Kur'an ebedi kapanmayacak bir külli okul. Muhtaçlığımız sürdüğü ölçüde vahyin ana musluklarından beslenmeye muhtacız.

Risale Çocuk: Kitabınızda Kur'an'ın anlatım metotlarından hangisine ağırlık verdiniz?

Nasihat mi, sakındırma mı, müjdeleme mi vb. Neden?
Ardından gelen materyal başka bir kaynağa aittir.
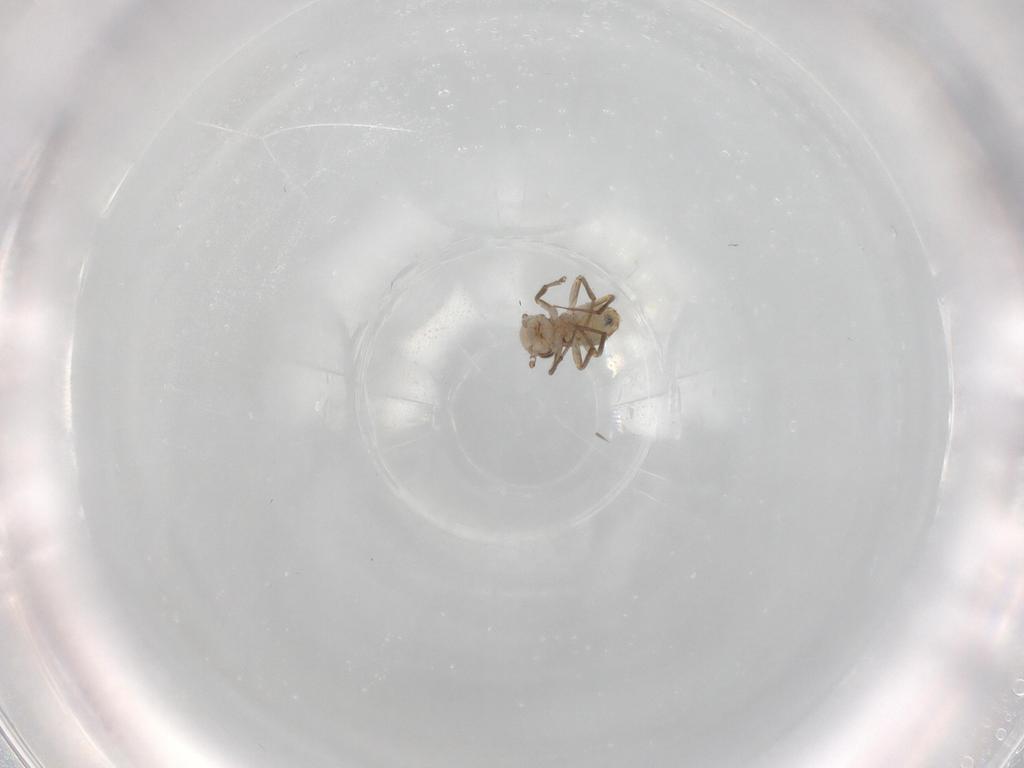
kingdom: Animalia
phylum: Arthropoda
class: Insecta
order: Psocodea
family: Mesopsocidae
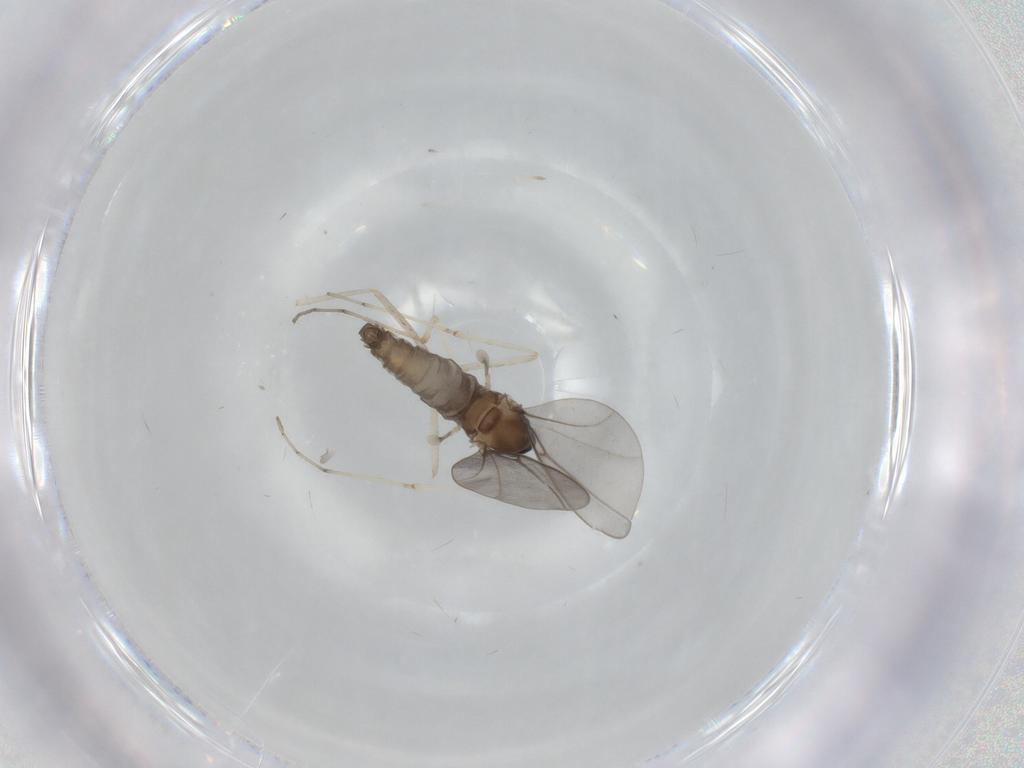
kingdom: Animalia
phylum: Arthropoda
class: Insecta
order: Diptera
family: Cecidomyiidae
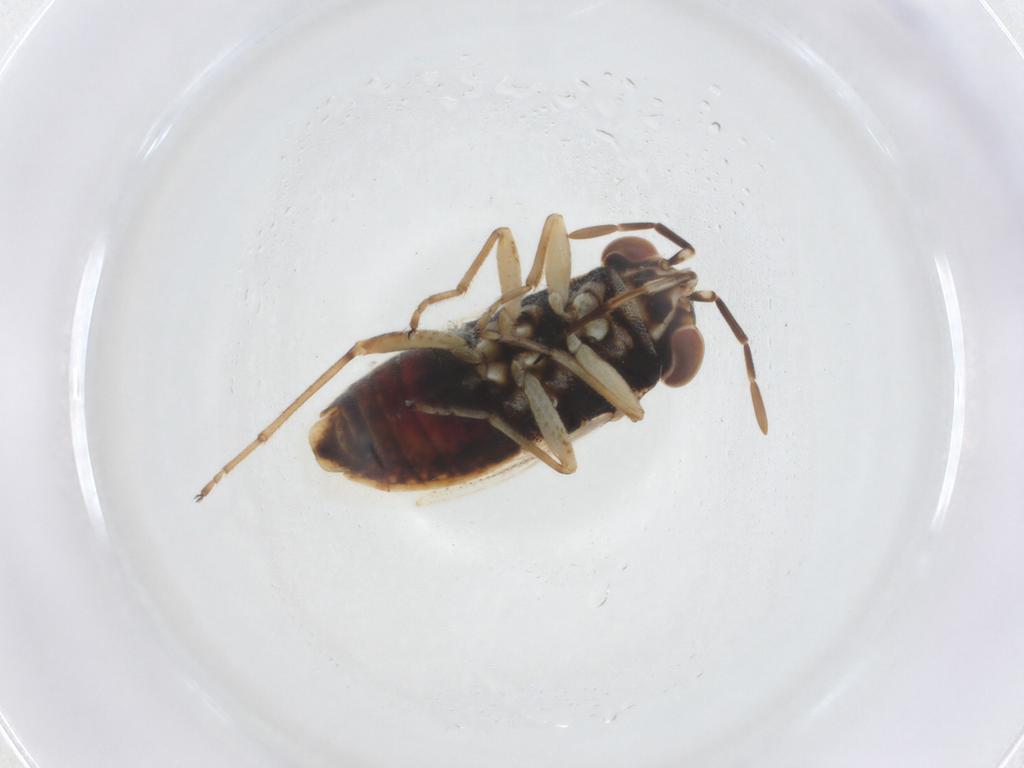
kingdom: Animalia
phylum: Arthropoda
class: Insecta
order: Hemiptera
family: Geocoridae
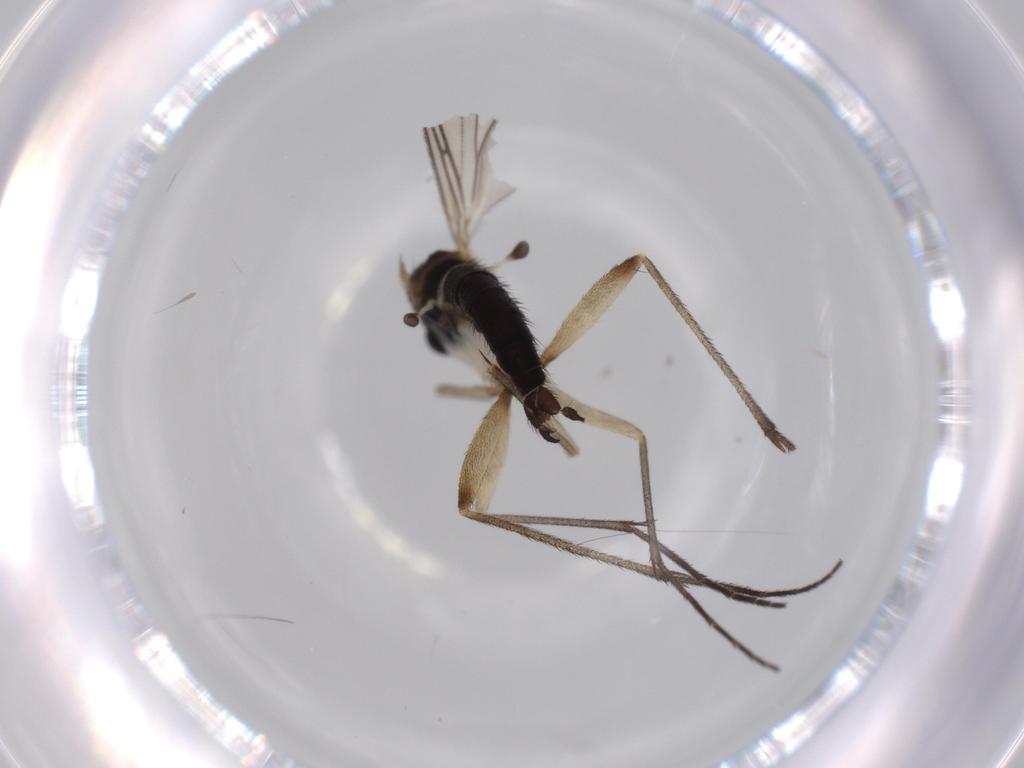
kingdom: Animalia
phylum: Arthropoda
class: Insecta
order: Diptera
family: Sciaridae
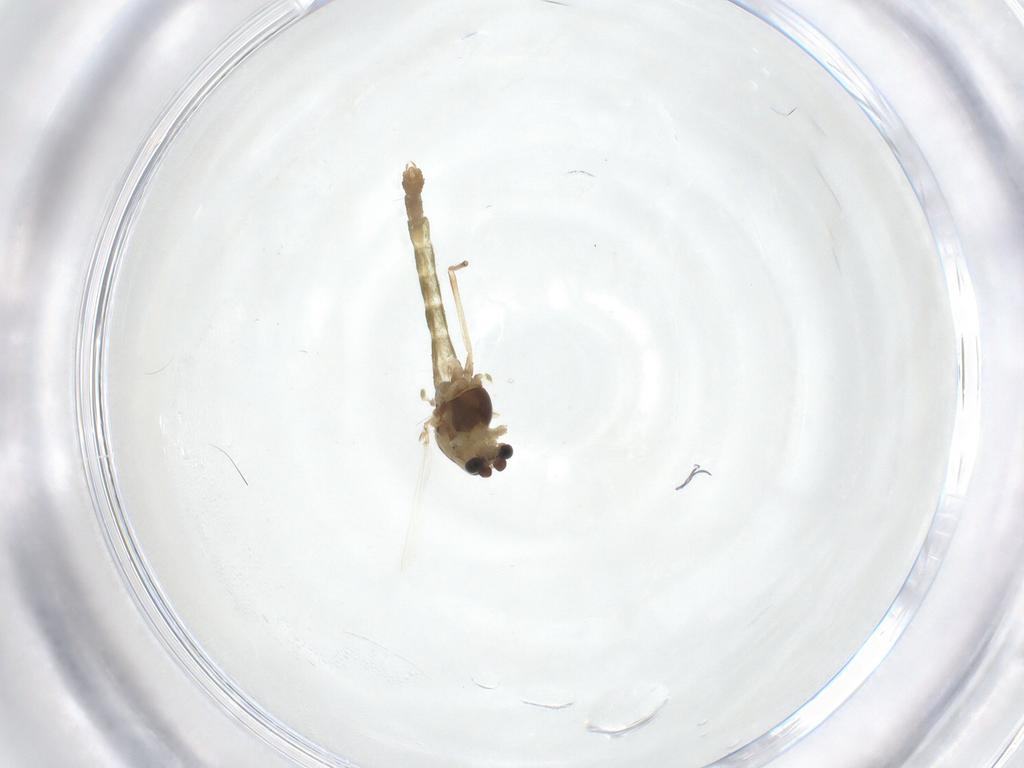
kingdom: Animalia
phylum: Arthropoda
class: Insecta
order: Diptera
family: Chironomidae
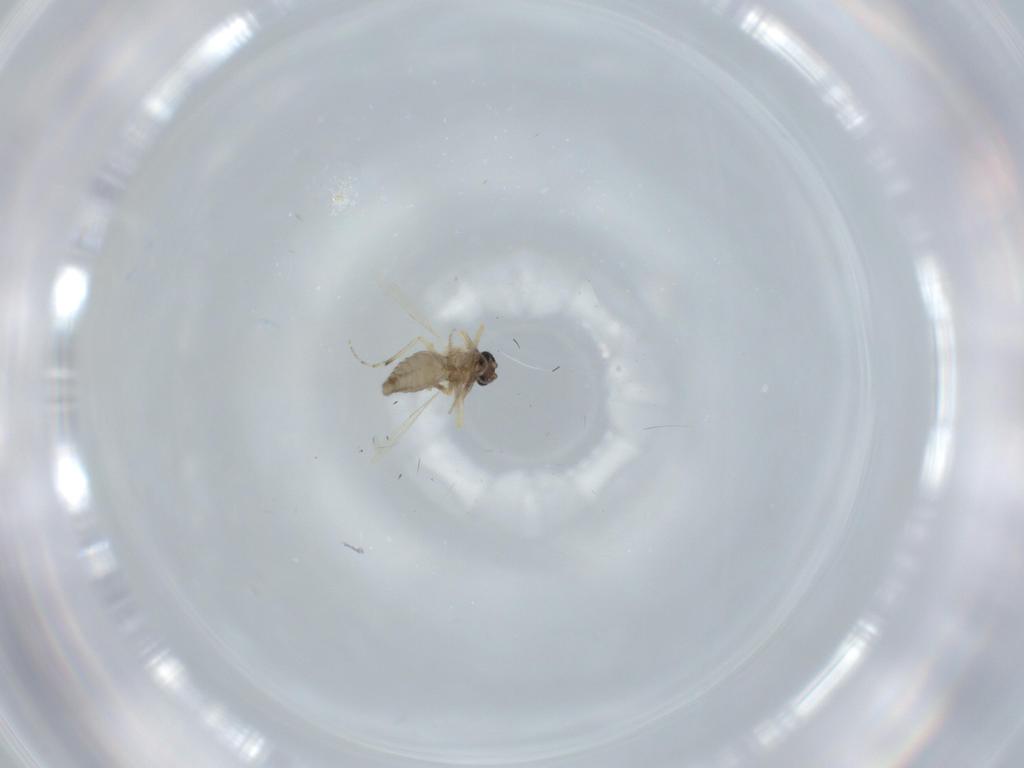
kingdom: Animalia
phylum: Arthropoda
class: Insecta
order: Diptera
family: Ceratopogonidae
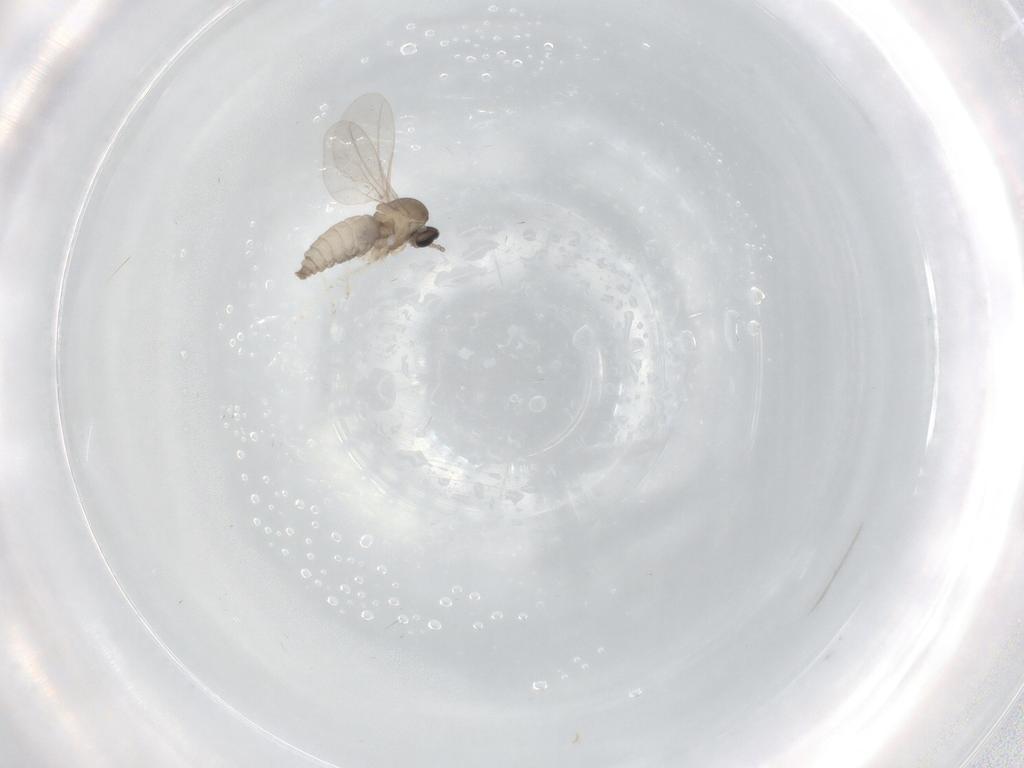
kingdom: Animalia
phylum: Arthropoda
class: Insecta
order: Diptera
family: Cecidomyiidae
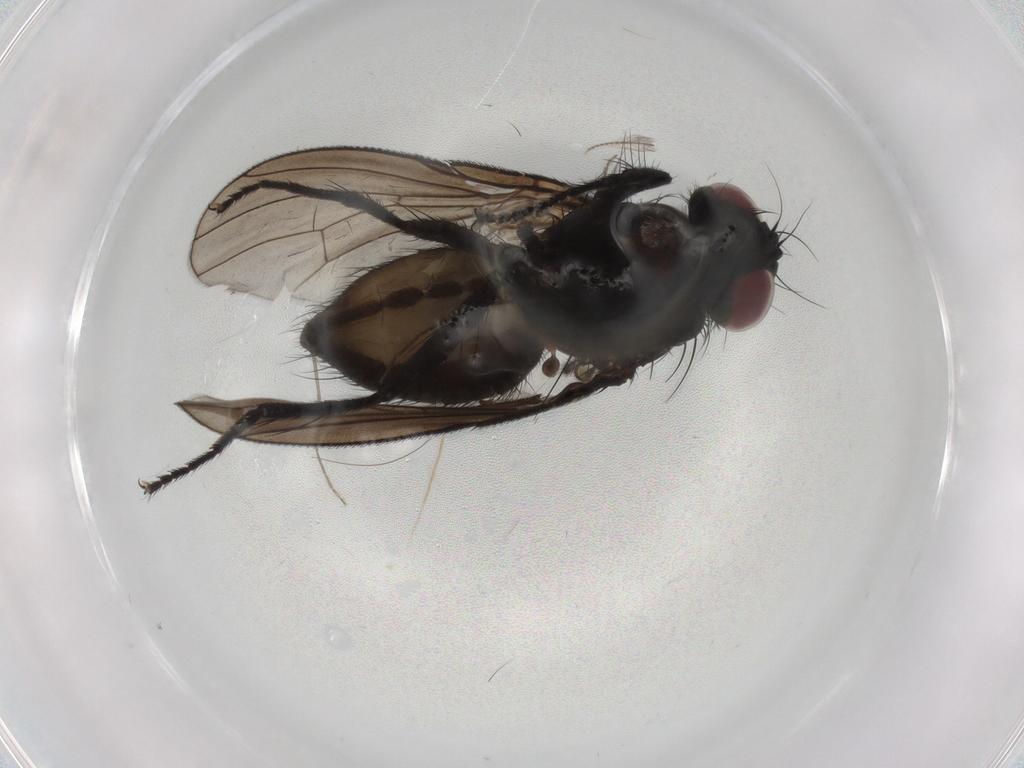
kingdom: Animalia
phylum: Arthropoda
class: Insecta
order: Diptera
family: Muscidae
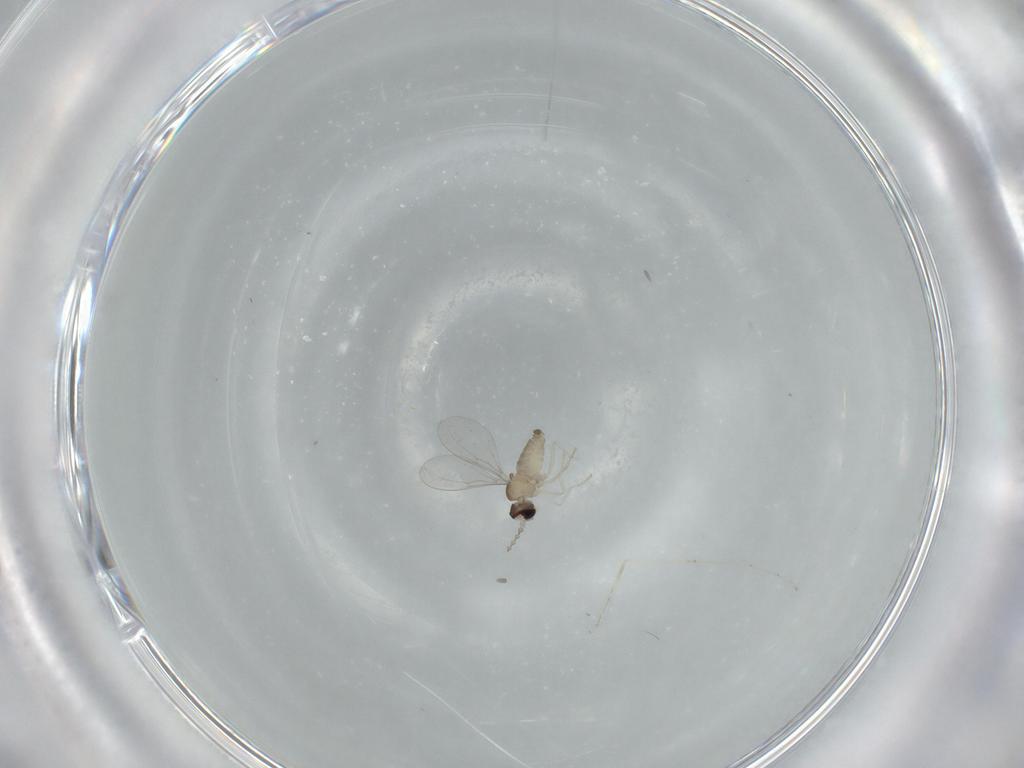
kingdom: Animalia
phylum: Arthropoda
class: Insecta
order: Diptera
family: Cecidomyiidae
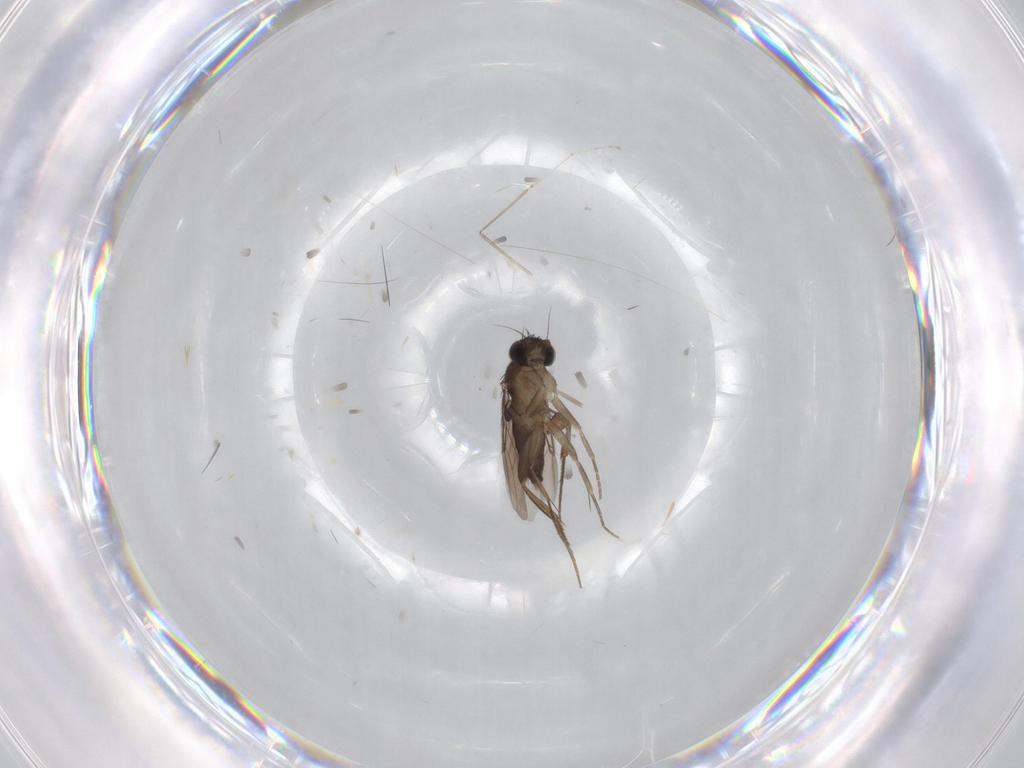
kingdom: Animalia
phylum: Arthropoda
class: Insecta
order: Diptera
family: Phoridae
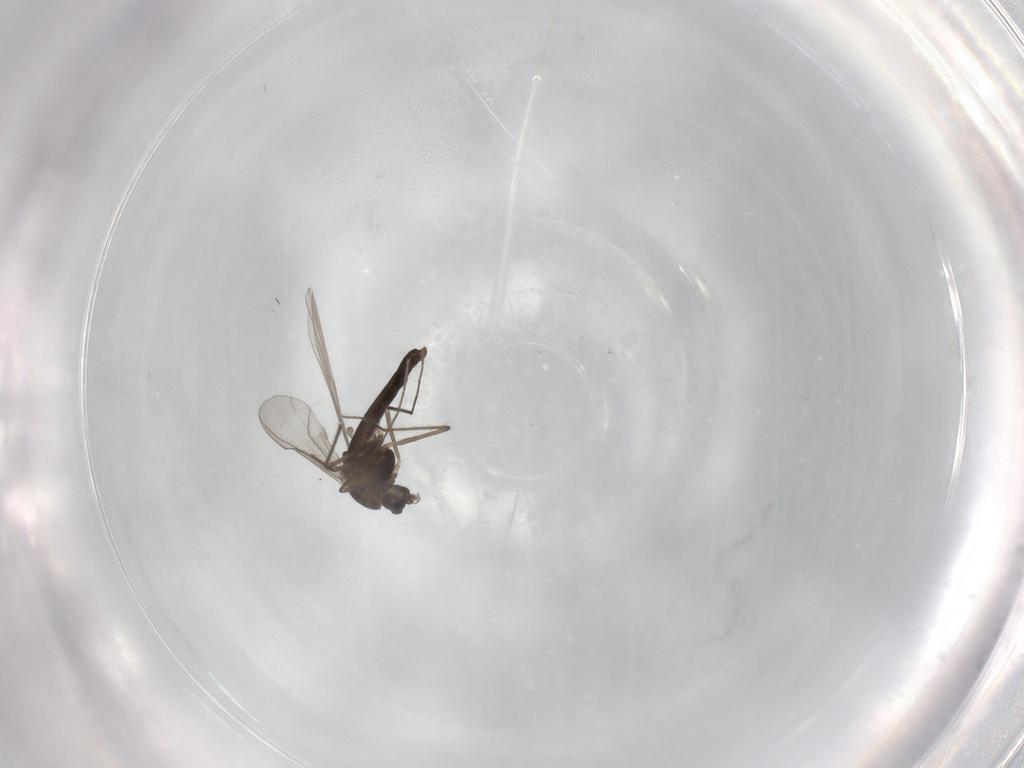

Nurdan Damla- Kur'anın anlatım metodu muhteşem, icazı harika, beşere yaklaşımı

mütedildir. Kişiyi akla, düşünceye, kavramaya, yönelmeye sevk eder. Ama bunu

hissetmezsiniz. Kendinizi bir anda o ilahi mesajın tedrisinde bulursunuz. Kıssalar,

betimlemeler, öykülemelerle sizi hakikatin kucağına çeker. Hz. Musa ile Firavun

öyküsünde Hz. Musa'nın akıl, Firavunun ise nefis mesabesindeki münasebeti

gibi. Biz bu eserde Kur'ani anlatımdan ayrılmamaya gayret ettik. Kıssa diliyle

öz olanı bireye sunmaya çalıştık. Çocuk anlayışına uygun ayetleri alıp rahat

anlatımlı yolu tercih ettik. Kelime, ayrıntı ve tarife boğmadan, sade, öz ve akıcı

olanla yetindik. Bu yönüyle Canım Kitabım Kur'an didaktizimden uzak ve

özenle hazırlanmış bir çalışma diyebiliriz.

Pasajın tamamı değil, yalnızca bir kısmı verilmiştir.